A trava passaria a valer a partir de 2033, depois do período de
transição da reforma tributária, que começa em 2026. Caso a alíquota ultrapasse
o limite, o governo seria obrigado a formular, em conjunto com o Comitê Gestor
do IBS, um projeto de lei complementar com medidas para reduzir a carga
tributária.
A emenda constitucional da reforma tributária aprovada em dezembro já
contém uma trava para evitar aumento da carga tributária do País (medida pela
relação entre a arrecadação de impostos e o Produto Interno Bruto) na
comparação com a carga atual. A trava proposta agora na regulamentação, por sua
vez, diz respeito à alíquota média do IVA.
Medicamentos
Nos medicamentos, os deputados do grupo de trabalho concederam desconto
de 60% da alíquota-padrão para todos aqueles registrados na Anvisa ou
produzidos por farmácias de manipulação.

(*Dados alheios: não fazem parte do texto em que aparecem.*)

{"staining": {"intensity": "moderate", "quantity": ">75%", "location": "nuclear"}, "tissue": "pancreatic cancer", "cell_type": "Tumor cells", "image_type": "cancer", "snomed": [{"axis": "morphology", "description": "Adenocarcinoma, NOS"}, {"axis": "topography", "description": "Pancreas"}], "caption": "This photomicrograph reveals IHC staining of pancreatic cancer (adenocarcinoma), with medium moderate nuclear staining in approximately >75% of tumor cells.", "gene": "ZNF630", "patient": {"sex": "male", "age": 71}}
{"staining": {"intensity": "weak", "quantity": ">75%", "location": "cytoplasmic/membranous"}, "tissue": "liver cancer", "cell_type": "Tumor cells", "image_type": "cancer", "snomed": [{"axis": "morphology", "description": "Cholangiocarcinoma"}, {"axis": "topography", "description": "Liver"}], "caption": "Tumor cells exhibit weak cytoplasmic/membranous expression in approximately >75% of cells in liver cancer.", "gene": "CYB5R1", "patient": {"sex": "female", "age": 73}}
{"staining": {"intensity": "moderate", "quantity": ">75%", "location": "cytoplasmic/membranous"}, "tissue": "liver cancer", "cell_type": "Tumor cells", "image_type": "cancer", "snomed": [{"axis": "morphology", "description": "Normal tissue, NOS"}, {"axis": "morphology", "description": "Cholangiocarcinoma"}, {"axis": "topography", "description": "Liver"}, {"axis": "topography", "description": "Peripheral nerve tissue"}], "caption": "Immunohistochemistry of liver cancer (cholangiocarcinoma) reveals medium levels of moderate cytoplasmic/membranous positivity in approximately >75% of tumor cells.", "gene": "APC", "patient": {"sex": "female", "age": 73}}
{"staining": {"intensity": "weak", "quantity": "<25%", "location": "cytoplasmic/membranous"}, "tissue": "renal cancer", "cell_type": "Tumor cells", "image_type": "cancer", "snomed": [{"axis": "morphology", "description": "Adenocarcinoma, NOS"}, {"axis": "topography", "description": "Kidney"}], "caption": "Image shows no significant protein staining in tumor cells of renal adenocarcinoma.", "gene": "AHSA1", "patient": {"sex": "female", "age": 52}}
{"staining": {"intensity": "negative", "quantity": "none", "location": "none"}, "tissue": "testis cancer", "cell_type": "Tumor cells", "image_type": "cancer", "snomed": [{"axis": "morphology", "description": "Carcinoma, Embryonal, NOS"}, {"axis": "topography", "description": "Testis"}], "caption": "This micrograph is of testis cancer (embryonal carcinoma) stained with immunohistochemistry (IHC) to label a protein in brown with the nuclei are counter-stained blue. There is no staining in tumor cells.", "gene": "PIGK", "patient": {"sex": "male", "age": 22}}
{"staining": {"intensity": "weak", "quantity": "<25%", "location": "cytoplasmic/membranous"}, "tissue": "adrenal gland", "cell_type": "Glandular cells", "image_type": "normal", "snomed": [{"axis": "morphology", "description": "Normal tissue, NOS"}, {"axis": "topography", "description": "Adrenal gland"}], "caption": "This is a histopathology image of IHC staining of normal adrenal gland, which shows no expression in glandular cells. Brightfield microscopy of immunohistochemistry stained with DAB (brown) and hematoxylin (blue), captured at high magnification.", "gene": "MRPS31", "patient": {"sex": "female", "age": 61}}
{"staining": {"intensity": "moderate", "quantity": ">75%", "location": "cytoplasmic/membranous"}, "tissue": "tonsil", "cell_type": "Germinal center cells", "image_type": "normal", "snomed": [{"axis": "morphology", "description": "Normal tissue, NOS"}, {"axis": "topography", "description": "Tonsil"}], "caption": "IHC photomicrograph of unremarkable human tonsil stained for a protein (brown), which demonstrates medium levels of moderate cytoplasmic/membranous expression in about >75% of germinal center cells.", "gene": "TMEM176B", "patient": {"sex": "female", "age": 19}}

Antes, esses medicamentos estavam
divididos entre desconto de 60% e alíquota cheia. Outra parte dos remédios
conta com isenção total – e isso não foi alterado.
O relator também contemplou demanda da bancada feminina e incluiu o DIU
(Dispositivo Intrauterino, um método anticoncepcional) na lista de dispositivos
médicos com redução de 60% do IVA.
O texto também autoriza que as empresas se creditem de planos de saúde coletivos
previstos em convenção, o que antes era proibido pela proposta enviada
inicialmente pelo Ministério da Fazenda. Os deputados também incluíram planos
de saúde de animais domésticos, os pets, com alíquota reduzida em 30%.
A proposta ainda amplia o "cashback", sistema de devolução de parte da
CBS à população de baixa renda, de 50% para 100%, nas operações de fornecimento
de energia elétrica, água, esgoto e gás natural encanado. Para o cálculo da
devolução, serão consideradas as compras nos CPFs de todos os membros da
unidade familiar, e não apenas do representante.
"Imposto do pecado"
O texto aprovado incluiu o carvão mineral na lista de produtos sujeitos
ao Imposto Seletivo, o chamado "imposto do pecado", que vai incidir sobre itens
considerados nocivos à saúde e ao meio ambiente. Por outro lado, o relator
estendeu a trava de 0,25% de alíquota para todos os bens minerais extraídos. No
texto anterior, esse limitador só se aplicava ao minério de ferro.
A Câmara já havia incluído os jogos de azar, físicos e digitais (como as
apostas esportivas, as "bets"), no Seletivo, além dos veículos elétricos.
Como revelou o Estadão, a inclusão dos elétricos no Seletivo foi uma
recomendação feita pelo Ministério do Desenvolvimento, Indústria e Comércio e
Serviços (MDIC), que justificou o pedido alegando não fazer distinção entre
veículos a combustão, híbridos e elétricos e citando a fabricação e descarte da
bateria como fatores poluentes. O "imposto do pecado" também vai incidir sobre
carros a combustão e híbridos, aeronaves, embarcações, cigarro, bebidas
alcoólicas e bebidas açucaradas.
Durante a votação de ontem, os deputados derrubaram destaque para
incluir armas e munições entre os itens do Seletivo.